Consigne:
Rédigez la suite de l'article sur le référendum italien et Silvio Berlusconi, à partir de sa dernière phrase.
━━━━━ Texte fourni ━━━━━
Les Italiens ont dit "non" à tout, S. Berlusconi perd encore

Silvio Berlusconi
Silvio Berlusconi - © ANGELO CORNI (EPA)

Les Italiens ont dit "non" aux questions défendues par la majorité de centre-droit : pas de retour à l'atome, pas de privatisation de l'eau et pas question d'une forme d'immunité pour le chef du gouvernement.

Le chef du gouvernement italien, Silvio Berlusconi, n'en finit pas de rater ses rendez-vous. Après celui des élections municipales, il y a quinze jours, voici celui du référendum.

Les Italiens ont cessé de noter les rendez-vous du Cavaliere. Il leur avait demandé de profiter d'un beau week-end à la mer, lui-même est parti en Sardaigne.

Mais les Italiens, eux, sont allés se prononcer sur les référendums proposés, une participation de 57%, très forte. Il fallait 50% plus une voix. Cela fait 16 ans que le quorum est atteint.
━━━━━ Données extraites ━━━━━
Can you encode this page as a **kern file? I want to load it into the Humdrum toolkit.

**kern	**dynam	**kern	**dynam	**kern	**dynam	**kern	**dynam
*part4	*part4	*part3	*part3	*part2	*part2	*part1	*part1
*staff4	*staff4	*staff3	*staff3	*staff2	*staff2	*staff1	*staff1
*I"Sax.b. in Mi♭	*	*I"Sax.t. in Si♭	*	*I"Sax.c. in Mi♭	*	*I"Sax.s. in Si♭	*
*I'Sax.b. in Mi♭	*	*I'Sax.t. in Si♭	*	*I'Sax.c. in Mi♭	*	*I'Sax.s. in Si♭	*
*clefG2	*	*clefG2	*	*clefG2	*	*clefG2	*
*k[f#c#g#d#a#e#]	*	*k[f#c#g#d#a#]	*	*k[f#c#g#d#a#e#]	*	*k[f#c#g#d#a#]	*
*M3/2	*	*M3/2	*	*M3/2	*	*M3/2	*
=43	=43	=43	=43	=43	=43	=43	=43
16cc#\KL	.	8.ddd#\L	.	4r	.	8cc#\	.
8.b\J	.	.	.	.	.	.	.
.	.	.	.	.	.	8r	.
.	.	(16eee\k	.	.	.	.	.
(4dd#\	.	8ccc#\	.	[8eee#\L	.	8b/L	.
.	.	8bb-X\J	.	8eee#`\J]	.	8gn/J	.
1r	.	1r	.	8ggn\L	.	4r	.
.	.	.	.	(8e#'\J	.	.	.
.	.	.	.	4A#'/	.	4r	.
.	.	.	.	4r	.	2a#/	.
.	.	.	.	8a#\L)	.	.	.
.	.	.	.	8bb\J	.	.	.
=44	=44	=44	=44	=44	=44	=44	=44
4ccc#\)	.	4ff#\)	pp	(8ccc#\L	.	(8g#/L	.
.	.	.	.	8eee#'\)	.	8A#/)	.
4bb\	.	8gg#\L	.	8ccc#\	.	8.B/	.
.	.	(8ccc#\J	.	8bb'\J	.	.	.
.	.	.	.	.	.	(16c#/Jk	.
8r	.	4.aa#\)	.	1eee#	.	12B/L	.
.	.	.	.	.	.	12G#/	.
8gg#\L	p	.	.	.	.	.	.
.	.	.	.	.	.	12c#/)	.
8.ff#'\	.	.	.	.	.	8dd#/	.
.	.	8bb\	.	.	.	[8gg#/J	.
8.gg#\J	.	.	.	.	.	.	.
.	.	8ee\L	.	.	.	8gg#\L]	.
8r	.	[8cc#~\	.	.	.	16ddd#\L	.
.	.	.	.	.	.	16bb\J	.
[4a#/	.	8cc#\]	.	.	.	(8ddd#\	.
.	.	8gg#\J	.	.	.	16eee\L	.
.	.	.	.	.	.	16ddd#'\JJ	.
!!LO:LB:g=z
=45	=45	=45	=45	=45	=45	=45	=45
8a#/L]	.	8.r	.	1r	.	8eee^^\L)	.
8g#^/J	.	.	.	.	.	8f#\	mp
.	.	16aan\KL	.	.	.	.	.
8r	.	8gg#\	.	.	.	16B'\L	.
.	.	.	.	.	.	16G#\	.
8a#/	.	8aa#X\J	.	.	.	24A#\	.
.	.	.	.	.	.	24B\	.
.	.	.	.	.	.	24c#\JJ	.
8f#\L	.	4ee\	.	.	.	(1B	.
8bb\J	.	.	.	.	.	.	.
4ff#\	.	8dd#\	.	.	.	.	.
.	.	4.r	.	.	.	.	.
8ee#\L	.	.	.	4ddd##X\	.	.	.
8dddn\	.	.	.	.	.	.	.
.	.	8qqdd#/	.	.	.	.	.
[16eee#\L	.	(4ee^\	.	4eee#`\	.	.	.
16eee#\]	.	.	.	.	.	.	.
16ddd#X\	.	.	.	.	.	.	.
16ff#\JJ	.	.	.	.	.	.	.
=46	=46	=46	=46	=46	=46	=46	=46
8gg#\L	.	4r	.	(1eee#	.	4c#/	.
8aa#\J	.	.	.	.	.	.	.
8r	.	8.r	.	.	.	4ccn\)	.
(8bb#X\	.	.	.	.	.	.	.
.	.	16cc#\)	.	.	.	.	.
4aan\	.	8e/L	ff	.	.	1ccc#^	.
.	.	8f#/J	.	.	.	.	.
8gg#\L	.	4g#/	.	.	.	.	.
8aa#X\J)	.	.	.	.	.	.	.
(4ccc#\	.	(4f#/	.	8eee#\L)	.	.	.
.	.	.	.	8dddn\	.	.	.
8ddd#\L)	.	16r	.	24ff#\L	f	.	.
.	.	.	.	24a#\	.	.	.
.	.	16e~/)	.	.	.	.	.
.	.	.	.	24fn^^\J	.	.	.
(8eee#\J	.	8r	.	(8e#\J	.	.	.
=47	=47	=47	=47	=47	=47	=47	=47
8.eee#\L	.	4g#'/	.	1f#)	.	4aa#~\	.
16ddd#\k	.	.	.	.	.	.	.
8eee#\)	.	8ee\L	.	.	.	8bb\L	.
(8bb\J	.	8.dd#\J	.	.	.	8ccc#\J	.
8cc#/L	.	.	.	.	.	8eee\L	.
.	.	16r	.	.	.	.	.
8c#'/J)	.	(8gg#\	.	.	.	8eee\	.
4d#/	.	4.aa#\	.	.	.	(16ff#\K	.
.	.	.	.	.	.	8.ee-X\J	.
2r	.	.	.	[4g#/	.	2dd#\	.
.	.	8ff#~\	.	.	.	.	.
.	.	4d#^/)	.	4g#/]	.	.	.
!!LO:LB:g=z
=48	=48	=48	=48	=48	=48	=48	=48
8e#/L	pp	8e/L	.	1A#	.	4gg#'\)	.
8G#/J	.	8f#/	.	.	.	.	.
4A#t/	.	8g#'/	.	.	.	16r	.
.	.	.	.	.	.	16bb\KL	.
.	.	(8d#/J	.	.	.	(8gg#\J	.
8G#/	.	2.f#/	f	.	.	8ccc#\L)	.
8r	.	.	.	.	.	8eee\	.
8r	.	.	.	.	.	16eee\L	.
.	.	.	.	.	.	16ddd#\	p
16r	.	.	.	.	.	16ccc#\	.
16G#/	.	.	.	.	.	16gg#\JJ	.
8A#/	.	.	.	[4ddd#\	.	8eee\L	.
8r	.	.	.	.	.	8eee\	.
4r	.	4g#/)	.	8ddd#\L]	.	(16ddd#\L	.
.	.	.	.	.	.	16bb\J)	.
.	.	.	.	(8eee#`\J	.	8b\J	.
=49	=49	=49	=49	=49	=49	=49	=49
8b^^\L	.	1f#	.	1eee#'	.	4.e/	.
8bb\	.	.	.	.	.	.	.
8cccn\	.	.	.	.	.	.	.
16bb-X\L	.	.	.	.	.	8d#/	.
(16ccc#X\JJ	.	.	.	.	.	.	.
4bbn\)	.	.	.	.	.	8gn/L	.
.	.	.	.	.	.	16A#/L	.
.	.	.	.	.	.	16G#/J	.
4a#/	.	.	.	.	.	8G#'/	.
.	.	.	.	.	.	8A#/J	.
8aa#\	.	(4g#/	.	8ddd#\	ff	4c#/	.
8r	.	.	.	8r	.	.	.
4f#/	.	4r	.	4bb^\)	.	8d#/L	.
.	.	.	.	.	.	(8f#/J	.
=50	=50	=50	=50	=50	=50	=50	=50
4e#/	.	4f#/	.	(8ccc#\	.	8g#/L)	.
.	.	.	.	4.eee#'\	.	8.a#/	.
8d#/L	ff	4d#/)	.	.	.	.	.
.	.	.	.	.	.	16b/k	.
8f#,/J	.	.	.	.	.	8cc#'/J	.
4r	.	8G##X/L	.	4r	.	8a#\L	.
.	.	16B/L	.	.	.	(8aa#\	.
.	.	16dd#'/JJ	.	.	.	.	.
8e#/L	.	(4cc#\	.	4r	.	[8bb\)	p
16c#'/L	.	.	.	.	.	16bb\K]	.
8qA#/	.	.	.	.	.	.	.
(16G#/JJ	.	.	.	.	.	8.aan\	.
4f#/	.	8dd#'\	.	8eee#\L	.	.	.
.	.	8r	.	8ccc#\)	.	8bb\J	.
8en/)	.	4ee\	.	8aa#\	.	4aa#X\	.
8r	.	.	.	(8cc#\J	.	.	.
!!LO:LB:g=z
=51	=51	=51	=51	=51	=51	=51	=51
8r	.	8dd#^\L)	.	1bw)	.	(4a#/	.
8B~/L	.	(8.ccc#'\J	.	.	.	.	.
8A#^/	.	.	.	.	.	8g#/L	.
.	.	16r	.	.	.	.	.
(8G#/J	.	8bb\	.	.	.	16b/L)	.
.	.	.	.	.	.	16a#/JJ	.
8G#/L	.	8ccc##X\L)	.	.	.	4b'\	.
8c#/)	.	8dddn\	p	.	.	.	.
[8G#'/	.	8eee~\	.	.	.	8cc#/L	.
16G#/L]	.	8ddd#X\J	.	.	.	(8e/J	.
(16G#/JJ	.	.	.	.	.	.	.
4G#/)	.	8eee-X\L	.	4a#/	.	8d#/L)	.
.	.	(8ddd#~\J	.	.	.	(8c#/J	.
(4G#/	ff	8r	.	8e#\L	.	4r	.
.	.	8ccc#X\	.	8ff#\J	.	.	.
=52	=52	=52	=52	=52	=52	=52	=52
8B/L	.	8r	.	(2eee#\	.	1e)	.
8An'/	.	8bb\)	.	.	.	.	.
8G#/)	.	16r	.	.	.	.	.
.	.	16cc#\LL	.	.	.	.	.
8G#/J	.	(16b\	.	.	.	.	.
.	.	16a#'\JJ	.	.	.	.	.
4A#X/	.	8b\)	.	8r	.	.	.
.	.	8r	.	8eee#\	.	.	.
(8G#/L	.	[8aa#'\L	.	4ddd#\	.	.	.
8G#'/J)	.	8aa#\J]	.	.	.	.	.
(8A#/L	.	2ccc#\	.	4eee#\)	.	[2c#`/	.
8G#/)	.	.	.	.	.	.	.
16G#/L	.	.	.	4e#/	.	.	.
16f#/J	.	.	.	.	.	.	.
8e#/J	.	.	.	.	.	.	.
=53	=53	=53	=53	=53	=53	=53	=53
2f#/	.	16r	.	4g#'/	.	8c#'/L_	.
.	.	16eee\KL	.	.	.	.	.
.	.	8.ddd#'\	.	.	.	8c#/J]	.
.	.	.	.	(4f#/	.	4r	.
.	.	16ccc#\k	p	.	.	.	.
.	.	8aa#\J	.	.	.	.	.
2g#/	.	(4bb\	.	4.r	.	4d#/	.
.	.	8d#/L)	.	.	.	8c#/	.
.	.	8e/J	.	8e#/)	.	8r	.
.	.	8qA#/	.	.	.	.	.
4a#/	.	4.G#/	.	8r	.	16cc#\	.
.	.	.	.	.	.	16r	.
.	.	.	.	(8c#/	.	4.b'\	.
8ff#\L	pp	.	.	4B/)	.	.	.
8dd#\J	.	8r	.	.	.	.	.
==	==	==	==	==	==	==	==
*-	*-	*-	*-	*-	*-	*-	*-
━━━━━
Réponse produite:
Les Italiens ont donc dit "non" au possible retour du nucléaire, abandonné après un autre référendum en 1987. Pas question de construire des centrales, il faudra plancher sur de nouvelles stratégies énergétiques.

Les Italiens ont dit "non" à la privatisation de la distribution de l'eau. Et les Italiens ont dit "non" à la loi d'empêchement légitime, une loi qui permettait au Premier ministre Silvio Berlusconi de ne pas se présenter en justice en raison d'obligations, disons, professionnelles. Or trois procès sont instruits contre lui..

Pour l'ancien juge Antonio di Pietro, les Italiens ont établi le principe sacro saint selon lequel la loi est égale pour tous.

Silvio Berlusconi a réagi laconiquement. Il reconnaît sa défaite. Point.